Comparative Analysis

We trained our model both with segmented and non-segmented data. We have compared the performance of the proposed model with the existing adopted models. Two existing prominent architecture—ResNet152 and DenseNet121 are implemented for the comparison purpose. We achieved the superlative result in each of the terms of the evaluation metric—Accuracy, Testing Specificity, Sensitivity, and F1 Score—by comparing our proposed model with these trained architectures. HRNet achived a high accuracy of 100% (with non-segmented data) and 99.26% (On Segmented Data) respectively. In Table 7, we have summarized the existing model’s performance comparison with our proposed model. In Fig. 14, a depiction of the optimal confusion matrix of the existing trained model is illustrated.

Table 7 Performance comparison with the existing models
Fig. 14
figure 14

Confusion matrix after training the existing models

Conclusion

In this study, we use a segmented X-ray dataset, as extensive experiments show that, with a non-segmented dataset, classifiers may focus outside of the lung region which can lead to false classification results. Meanwhile, we also evaluate some state-of-the-art recognition methods on our dataset.
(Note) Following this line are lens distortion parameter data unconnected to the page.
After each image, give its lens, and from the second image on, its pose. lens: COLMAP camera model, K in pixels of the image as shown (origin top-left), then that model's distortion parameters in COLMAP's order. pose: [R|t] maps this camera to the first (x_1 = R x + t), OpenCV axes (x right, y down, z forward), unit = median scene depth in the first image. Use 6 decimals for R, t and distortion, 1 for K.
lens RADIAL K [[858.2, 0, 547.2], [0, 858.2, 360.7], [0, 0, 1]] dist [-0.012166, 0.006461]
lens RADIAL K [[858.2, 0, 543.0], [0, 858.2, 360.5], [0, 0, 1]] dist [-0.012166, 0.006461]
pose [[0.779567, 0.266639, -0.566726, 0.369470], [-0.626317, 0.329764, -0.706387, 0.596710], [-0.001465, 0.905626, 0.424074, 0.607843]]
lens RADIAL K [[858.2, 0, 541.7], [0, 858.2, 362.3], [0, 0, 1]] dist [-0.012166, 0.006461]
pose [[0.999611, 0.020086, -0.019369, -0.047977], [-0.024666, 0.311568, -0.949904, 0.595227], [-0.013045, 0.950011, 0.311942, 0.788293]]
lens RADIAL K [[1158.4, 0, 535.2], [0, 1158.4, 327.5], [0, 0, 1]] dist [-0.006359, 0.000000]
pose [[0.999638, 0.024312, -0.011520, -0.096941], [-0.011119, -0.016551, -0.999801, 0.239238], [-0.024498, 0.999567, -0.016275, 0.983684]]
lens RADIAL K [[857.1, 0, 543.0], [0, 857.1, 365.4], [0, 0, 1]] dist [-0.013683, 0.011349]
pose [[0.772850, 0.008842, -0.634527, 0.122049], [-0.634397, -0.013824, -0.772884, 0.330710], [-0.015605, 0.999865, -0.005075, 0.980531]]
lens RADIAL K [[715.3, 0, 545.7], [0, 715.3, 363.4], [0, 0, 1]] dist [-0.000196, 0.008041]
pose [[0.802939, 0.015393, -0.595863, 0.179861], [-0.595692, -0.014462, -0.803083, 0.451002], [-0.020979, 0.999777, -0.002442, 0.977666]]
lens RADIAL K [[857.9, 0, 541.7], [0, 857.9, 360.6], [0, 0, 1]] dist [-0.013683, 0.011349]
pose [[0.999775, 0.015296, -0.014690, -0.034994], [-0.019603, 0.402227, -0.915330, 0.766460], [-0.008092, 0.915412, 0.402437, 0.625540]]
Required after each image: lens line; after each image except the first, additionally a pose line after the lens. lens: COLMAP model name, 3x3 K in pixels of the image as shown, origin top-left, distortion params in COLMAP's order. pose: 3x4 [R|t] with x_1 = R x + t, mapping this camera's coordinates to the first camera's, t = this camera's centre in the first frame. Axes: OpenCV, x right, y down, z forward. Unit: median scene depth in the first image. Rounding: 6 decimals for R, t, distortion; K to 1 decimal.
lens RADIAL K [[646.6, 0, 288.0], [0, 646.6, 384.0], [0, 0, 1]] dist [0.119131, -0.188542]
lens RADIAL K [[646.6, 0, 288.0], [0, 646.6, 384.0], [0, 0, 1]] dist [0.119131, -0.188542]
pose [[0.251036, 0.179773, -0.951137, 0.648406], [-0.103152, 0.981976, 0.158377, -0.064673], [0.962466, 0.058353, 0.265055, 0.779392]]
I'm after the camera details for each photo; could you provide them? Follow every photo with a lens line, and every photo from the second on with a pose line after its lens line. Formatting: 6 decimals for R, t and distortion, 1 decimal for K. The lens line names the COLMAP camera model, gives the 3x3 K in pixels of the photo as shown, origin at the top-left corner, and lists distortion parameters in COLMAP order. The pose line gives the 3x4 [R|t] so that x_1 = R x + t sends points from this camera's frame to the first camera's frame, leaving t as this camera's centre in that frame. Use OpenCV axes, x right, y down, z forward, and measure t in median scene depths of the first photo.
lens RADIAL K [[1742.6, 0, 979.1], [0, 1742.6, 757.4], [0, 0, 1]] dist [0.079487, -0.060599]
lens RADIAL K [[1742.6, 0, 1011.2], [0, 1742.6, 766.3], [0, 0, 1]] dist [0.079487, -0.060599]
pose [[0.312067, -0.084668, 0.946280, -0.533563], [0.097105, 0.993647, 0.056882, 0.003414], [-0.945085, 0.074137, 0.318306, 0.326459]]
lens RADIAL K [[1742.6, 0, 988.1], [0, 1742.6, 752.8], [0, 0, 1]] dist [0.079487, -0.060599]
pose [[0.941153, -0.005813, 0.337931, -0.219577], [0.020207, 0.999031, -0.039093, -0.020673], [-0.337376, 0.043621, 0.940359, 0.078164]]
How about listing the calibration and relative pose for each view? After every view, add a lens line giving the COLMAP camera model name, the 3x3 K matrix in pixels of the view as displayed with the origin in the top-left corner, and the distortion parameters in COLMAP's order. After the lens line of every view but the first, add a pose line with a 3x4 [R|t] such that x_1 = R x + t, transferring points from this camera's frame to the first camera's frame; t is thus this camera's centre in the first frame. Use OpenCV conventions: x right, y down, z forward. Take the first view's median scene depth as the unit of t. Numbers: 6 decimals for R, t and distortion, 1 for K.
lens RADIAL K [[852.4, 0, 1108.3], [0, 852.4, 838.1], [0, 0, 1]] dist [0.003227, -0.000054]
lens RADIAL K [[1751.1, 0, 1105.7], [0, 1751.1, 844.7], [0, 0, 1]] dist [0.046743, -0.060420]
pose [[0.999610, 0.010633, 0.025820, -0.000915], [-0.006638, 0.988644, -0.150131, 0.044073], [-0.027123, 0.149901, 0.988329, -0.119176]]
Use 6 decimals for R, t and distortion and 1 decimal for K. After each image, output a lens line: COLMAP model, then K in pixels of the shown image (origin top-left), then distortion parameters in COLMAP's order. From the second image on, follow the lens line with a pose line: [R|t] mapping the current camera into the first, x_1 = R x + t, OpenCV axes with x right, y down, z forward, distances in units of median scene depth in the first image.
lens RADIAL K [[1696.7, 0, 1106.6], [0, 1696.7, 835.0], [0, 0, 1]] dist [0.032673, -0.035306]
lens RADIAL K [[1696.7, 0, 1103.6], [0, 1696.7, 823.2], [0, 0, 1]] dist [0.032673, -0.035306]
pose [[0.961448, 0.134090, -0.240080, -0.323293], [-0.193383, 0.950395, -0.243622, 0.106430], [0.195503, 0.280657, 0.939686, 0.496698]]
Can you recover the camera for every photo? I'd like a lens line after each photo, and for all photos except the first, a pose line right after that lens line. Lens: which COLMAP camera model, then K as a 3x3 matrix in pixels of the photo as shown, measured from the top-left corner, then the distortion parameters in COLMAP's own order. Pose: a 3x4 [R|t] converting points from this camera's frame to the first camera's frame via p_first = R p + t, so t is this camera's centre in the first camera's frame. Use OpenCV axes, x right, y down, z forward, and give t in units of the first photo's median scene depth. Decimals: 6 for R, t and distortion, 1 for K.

The result demonstrates that HRnet performs the best among the others with 99.26% accuracy, 98.53% sensitivity, and 98.82% specificity. The proposed model is fully automated without any need for manual feature extraction. Moreover, to ensure a production-ready solution, we broadly investigate the results and focus regions of the classifiers and our experimental results show the robustness of our proposed model to focus on the right region and classify. To conclude, this model can be used to help the radiologist to make clinical decisions, due to its unbiased high-accuracy and correctly identified focus region. We hope that our proposed methodology is a step towards the possibility of lessening the false positive detection from X-Ray images.

However, in terms of data, we are still in the primary level of the experiment. As the number of patients increasing around the world and the symptoms and formation of the virus are changing day by day, with the continuous collection of data, we intend to extend the experiment further and enhance the usability of the model.